This post is based on a video on YouTube by Alex the Analyst. Thanks Alex.
Learn with YouTube
Alex the Analyst has a very good video on YouTube that describes some data cleaning tasks on a small dataset of people who have id numbers, first and last names, phone numbers, address and a couple more columns. There are only 20 rows so that we can see the entire dataset on one page. I like that. The video is called Data Cleaning in Pandas | Python Pandas Tutorials.
Other Videos
The video is called Data Analyst Portfolio Project | Data Cleaning in SQL | Project 3/4. This is project 3 of 4 projects. Where is the data? It’s over at Github and it’s Nashville Housing Data. The YouTube video has the link as well. The video is almost 55 minutes long.
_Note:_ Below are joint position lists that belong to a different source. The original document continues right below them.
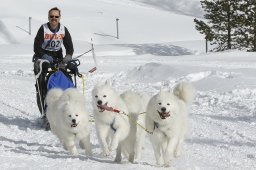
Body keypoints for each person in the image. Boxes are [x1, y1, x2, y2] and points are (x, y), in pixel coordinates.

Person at [33, 7, 74, 129]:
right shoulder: (43, 29)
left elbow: (69, 46)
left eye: (56, 16)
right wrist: (44, 56)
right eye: (51, 16)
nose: (54, 19)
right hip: (42, 57)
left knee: (63, 80)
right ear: (48, 17)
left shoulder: (63, 29)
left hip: (58, 57)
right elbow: (36, 47)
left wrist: (68, 56)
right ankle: (46, 113)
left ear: (59, 18)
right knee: (42, 83)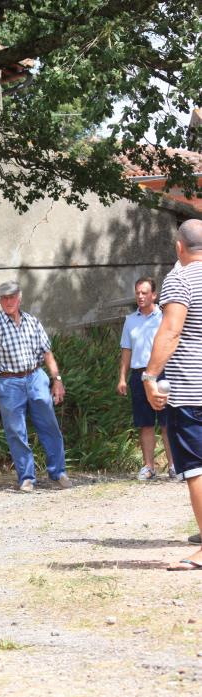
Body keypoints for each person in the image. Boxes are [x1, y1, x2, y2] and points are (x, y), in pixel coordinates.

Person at [143, 219, 202, 568]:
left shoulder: (180, 278)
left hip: (192, 391)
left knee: (196, 469)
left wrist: (149, 376)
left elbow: (170, 330)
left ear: (179, 247)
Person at [0, 280, 70, 492]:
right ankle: (27, 478)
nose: (8, 301)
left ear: (20, 298)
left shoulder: (33, 322)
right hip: (9, 382)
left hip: (36, 376)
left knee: (50, 426)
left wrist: (57, 380)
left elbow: (48, 354)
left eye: (12, 297)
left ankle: (58, 472)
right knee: (16, 431)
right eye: (4, 298)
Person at [117, 277, 175, 480]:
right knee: (145, 423)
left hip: (163, 373)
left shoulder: (165, 317)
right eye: (138, 293)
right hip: (139, 375)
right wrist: (122, 377)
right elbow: (126, 350)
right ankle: (149, 466)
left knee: (168, 422)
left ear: (154, 295)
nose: (140, 296)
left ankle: (174, 466)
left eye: (144, 293)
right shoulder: (130, 320)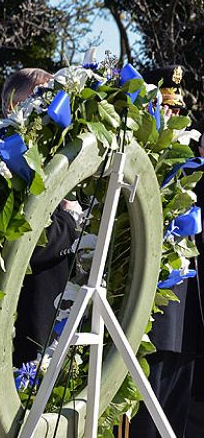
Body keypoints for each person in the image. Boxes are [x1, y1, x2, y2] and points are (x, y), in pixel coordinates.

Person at [129, 65, 204, 438]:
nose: (172, 116)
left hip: (190, 318)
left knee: (176, 423)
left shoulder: (193, 165)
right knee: (147, 425)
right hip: (152, 320)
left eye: (176, 110)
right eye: (164, 107)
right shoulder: (134, 162)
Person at [1, 68, 79, 367]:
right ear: (12, 106)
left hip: (67, 311)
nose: (47, 109)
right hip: (29, 316)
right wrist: (71, 222)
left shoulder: (63, 153)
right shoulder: (6, 157)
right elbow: (27, 236)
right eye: (37, 100)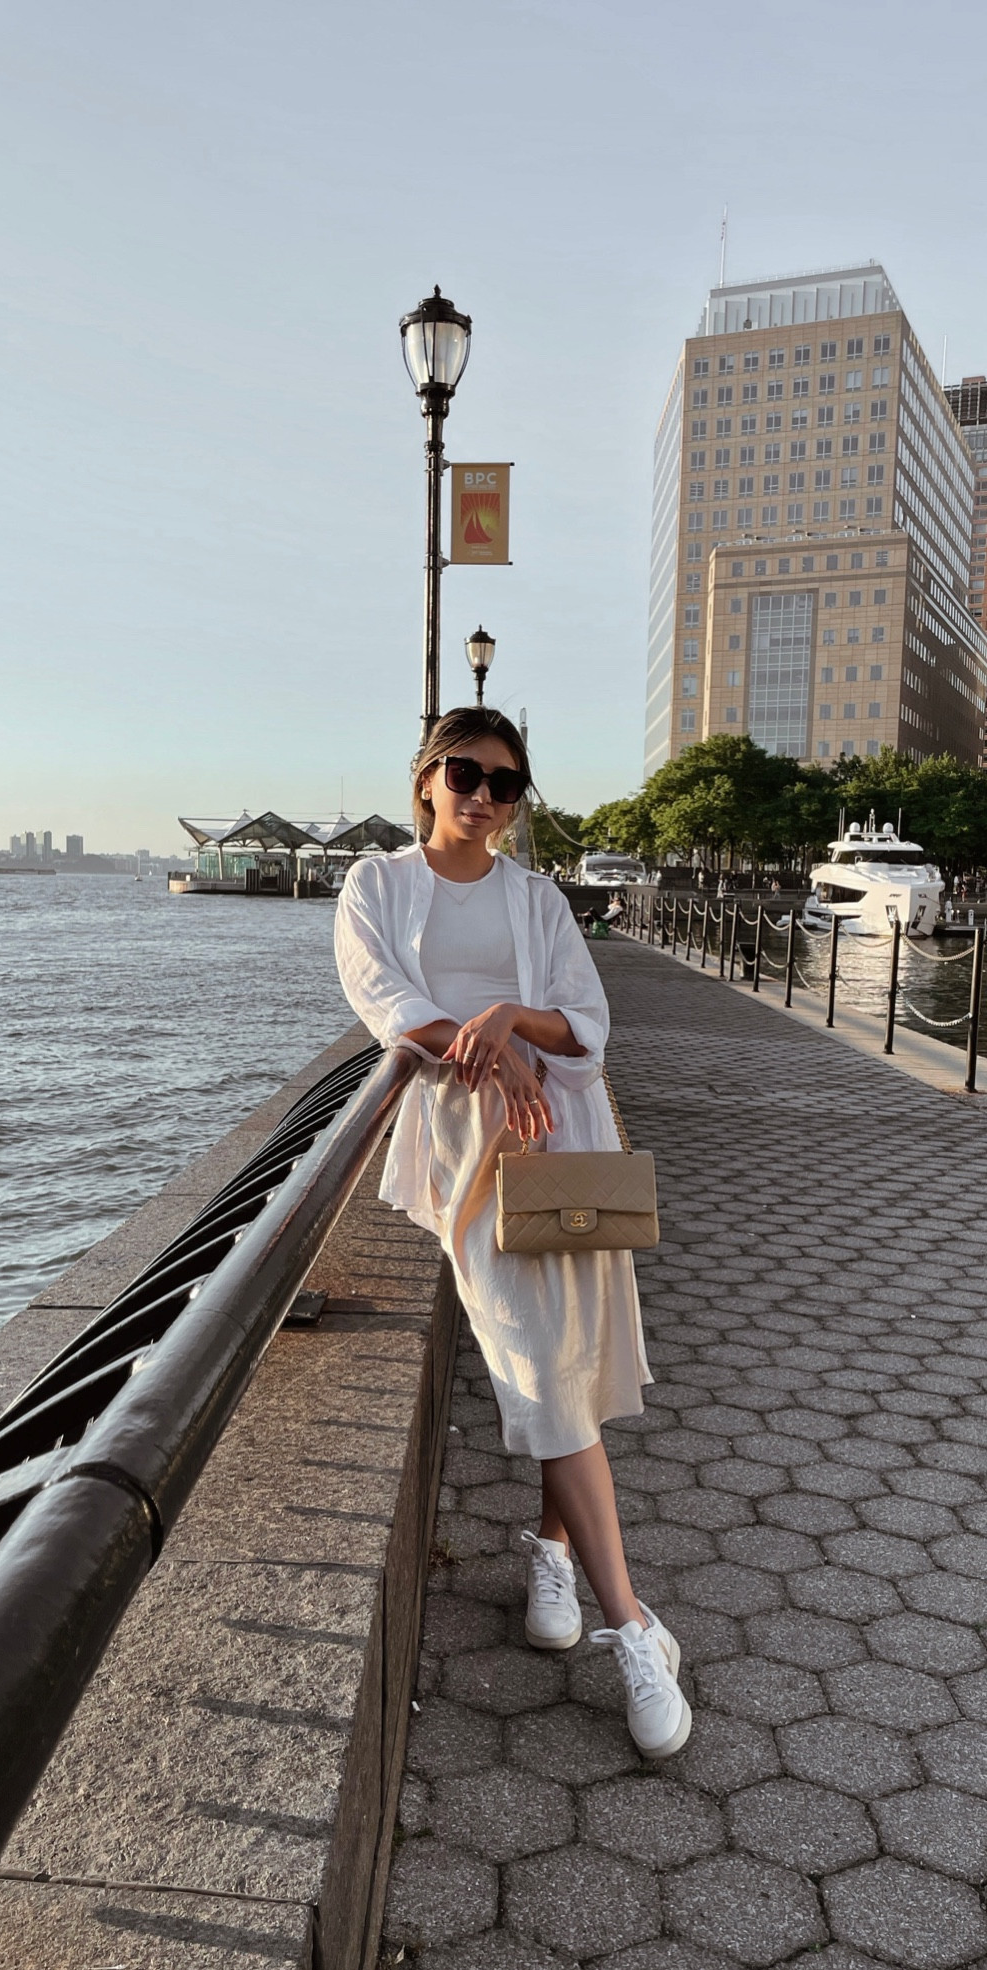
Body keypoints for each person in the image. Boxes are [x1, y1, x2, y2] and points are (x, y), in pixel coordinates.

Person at [334, 706, 690, 1760]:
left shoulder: (535, 897)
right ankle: (633, 1624)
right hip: (465, 1154)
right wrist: (483, 1048)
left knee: (566, 1355)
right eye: (464, 773)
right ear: (425, 779)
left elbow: (586, 1021)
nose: (483, 796)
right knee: (535, 1360)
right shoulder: (376, 885)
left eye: (504, 782)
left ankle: (551, 1550)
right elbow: (385, 1002)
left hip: (556, 1138)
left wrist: (511, 1022)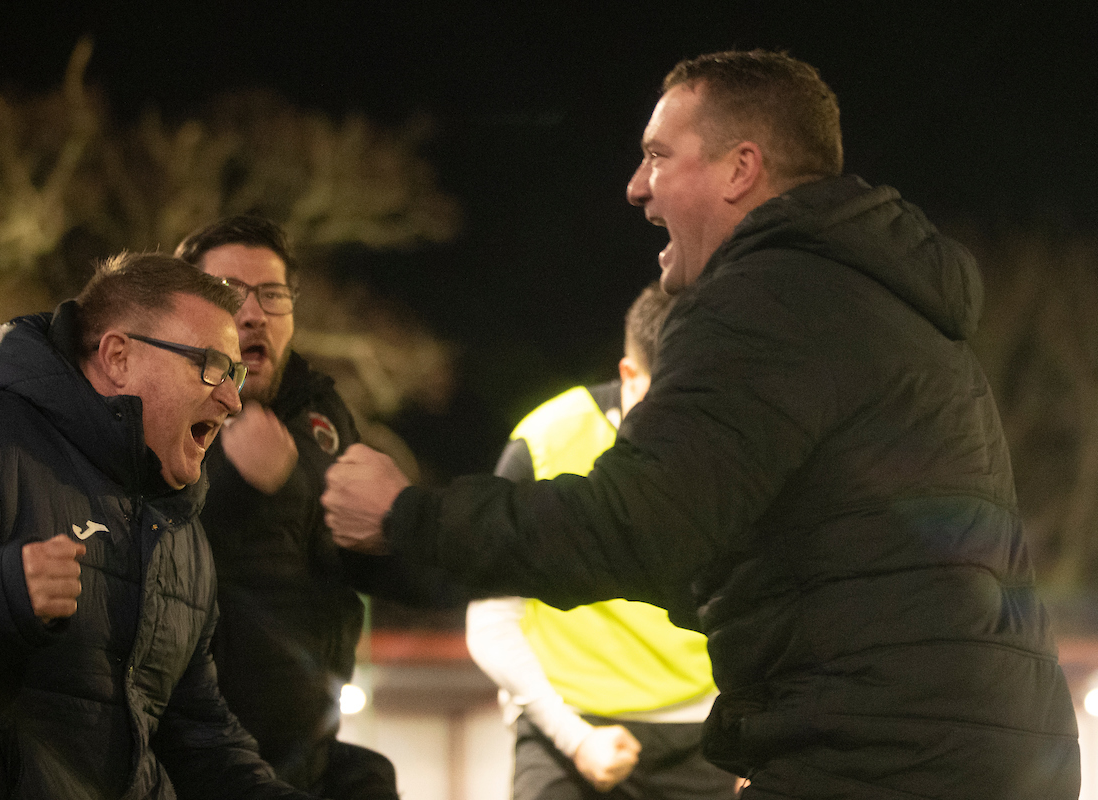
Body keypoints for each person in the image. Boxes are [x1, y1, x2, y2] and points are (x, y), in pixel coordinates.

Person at [322, 49, 1082, 799]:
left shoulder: (764, 301)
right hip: (995, 748)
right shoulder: (888, 310)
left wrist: (404, 514)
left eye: (658, 156)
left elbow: (636, 528)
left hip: (882, 757)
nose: (635, 188)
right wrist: (405, 559)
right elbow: (719, 564)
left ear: (739, 168)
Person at [0, 253, 318, 800]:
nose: (232, 398)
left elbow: (196, 737)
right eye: (212, 366)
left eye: (235, 373)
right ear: (118, 357)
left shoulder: (180, 526)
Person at [467, 282, 739, 800]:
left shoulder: (740, 445)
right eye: (668, 402)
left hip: (705, 737)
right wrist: (575, 739)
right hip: (567, 728)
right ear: (628, 376)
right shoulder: (545, 442)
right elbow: (489, 620)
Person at [175, 216, 399, 800]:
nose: (252, 314)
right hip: (197, 767)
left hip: (309, 753)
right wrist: (238, 486)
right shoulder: (153, 410)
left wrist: (407, 525)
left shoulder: (320, 413)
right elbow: (139, 559)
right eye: (226, 294)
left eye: (271, 295)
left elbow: (353, 556)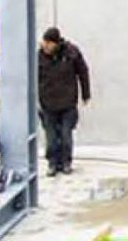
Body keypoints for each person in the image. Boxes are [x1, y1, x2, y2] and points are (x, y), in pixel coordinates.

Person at [36, 27, 91, 175]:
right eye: (44, 43)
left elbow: (83, 72)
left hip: (67, 103)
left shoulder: (71, 53)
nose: (45, 46)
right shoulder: (39, 57)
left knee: (66, 135)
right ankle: (52, 163)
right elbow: (32, 79)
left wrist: (86, 94)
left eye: (48, 43)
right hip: (48, 103)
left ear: (56, 43)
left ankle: (66, 162)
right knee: (51, 138)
For your information, Alex’s first project is called Data Analyst Portfolio Project | SQL Data Exploration | Project 1/4. It’s COVID data. The second one is called Data Analyst Portfolio Project | Tableau Visualization | Project 2/4. This second project is about Tableau (visualizations). The second one is also Covid data. The fourth project is about Python. Your project gets uploaded to GitHub. The dataset is a movie dataset from Kaggle.
There are a number of queries that Alex used in this video project number 3, that goes beyond the basic SELECT FROM WHERE ORDER BY query. What are they? He used CONVERT for the dates. He used a self-join and aliased the tables. UPDATE SET. SUBSTRING. CHARINDEX. Count. Removed duplicates using ROW_NUMBER PARTITION BY ORDER BY in a CTE. ALTER TABLE DROP COLUMN.
Some of these skills mentioned above are above Junior Data Analyst and would be mid-level Data Analyst. The mid-level Data Analyst will know SQL window functions, temporary tables, CTEs, stored procedures and things like these.